Abbandonato morente nel cantiere
I due compagni di lavoro romeni sono fuggiti
Alberto Gaino
Inchiesta per omicidio colposo dopo la morte di un operaio edile maghrebino schiacciato da una putrella e abbandonato dai compagni di lavoro. Due romeni, clandestini, che se la sono svignata. Il cantiere era tutt’altro che isolato: un bar in ristrutturazione che si affaccia su corso Francia. Da dietro le serrande abbassate dai fuggiaschi filtravano i lamenti del poveretto. Sono occorse due ore e mezzo per far accorrere l’appaltatore e un’ambulanza. L’immigrato, da 13 anni a Torino, è morto in serata. Nessuno aveva denunciato niente. Fuorché la famiglia della vittima, tre giorni dopo. Le indagini sono alle prime battute. Il pm Sara Panelli: «Per ora non ne sappiamo nulla, tanto meno dei romeni. Presumiamo soltanto che ci fossero, sulla base della denuncia dei parenti della vittima». «Rachid? Sono Antonello... Domani abbiamo bisogno di te. Mio cognato si è fatto male e tu devi sostituirlo. Sono già d’accordo con il tuo capo: c’è una putrella da sistemare in un bar in ristrutturazione. Troverai due ragazzi, per aiutarti». E’ la sera del 4 luglio, Rachid Jebbar compirà 40 anni il prossimo 13 agosto. Non sogna più di sfondare nel rugby, come quando era ragazzo ed era arrivato alla serie A del campionato marocchino. Aveva una laurea in architettura quando scappò dalla povertà del suo paese. Che poteva fare? Il muratore. E Rachid l’ha fatto senza risparmiarsi. Ha lavorato per grandi gruppi industriali a costruire ponti e dighe. Nel 1991 è tornato a casa a sposarsi la sua Naja Fatima. Due anni dopo la porterà a Torino. Insieme risparmiano, comprano due stanze in via Guastalla 22, per loro e per Bader, il figlio che verrà nel 1996. La sera del 4 luglio, spento il cellulare, Rachid può guardarsi intorno orgoglioso: sotto i tetti di Vanchiglia ha trasformato con le sue mani un tugurio, all’ultimo piano del vecchio caseggiato di ringhiera, in un appartamento. Là dentro ci sono il lavoro dell’architetto e del muratore, i due Rachid; la stanzetta per il bambino, ancora da finire, e un bagno che sembra affacciarsi dal sogno di uno spot televisivo. L’uomo non sa che la sua vita è agli sgoccioli. Va a letto per l’ultima volta pensando ai suoi prossimi 40 anni e alla famiglia riunita sotto lo stesso tetto.

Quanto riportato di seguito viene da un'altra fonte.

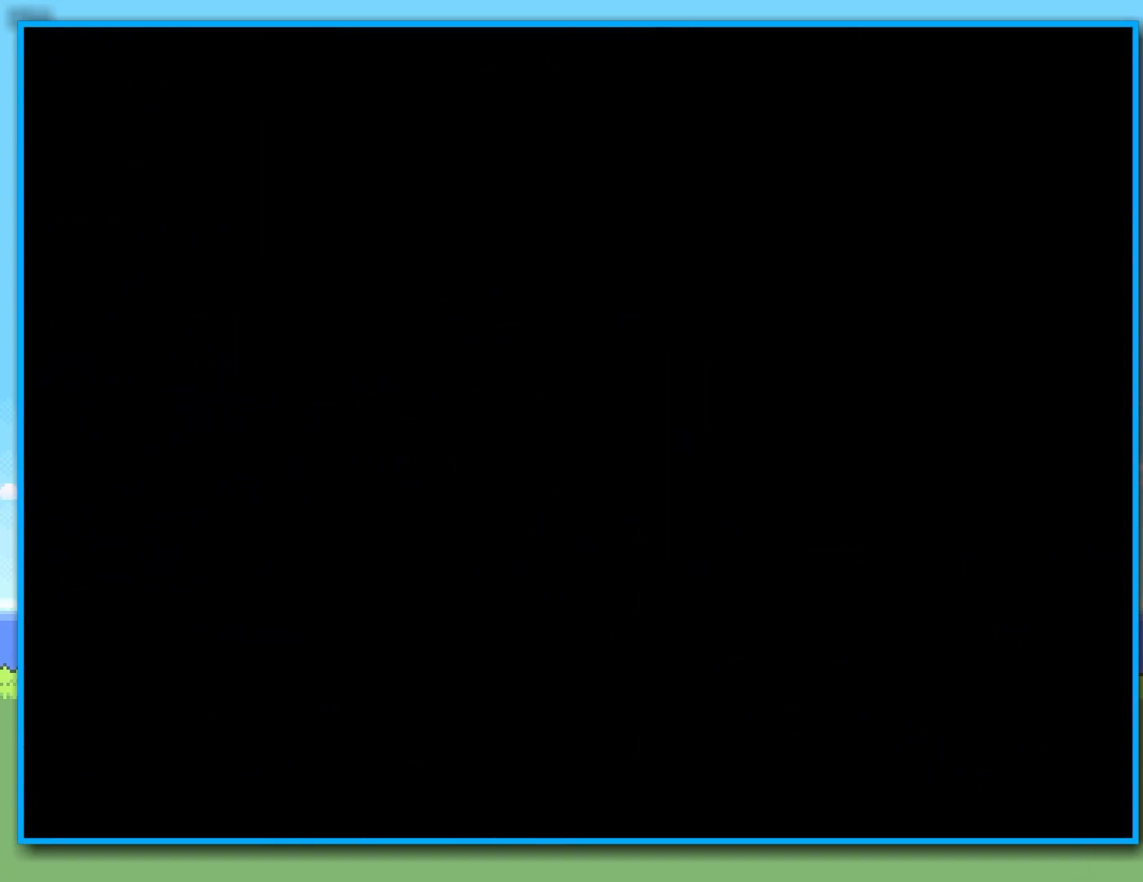
{"buttons": ["Y"], "left_stick": "center", "right_stick": "center", "events": [[317, "Y", "down"], [367, "B", "up"]]}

Mezzogiorno del giorno dopo. Dai negozi vicini sentono un gran frastruono provenire dal numero civico 311/A di corso Francia. Nessuno ora sa nulla, ha visto nulla, ma qualcuno ha pur raccontato al fratello di Rachid - Hassan, operaio metalmeccanico nell’Astigiano, moglie di quelle parti e due figli piccoli - dei romeni in fuga e delle telefonate per rintracciare il titolare dell’impresa appaltatrice, la «Enrico De Luca», che aveva passato i lavori alla «Edil Chiara». Jebbar aveva lavorato per quest’aziendina ed era stato richiamato a dare una mano in una situazione d’emergenza. Lo sapevano veloce, preciso, silenzioso. E aveva tutti quei padroni e padroncini, ma sempre con i libretti di lavoro a posto. Magari veniva pagato in ritardo e male. Magari qualcuno non aveva versato le quote per gli assegni familiari di Bader o non gli aveva saldato l’intera liquidazione. Ma lo cercavano ancora e lui non si tirava indietro.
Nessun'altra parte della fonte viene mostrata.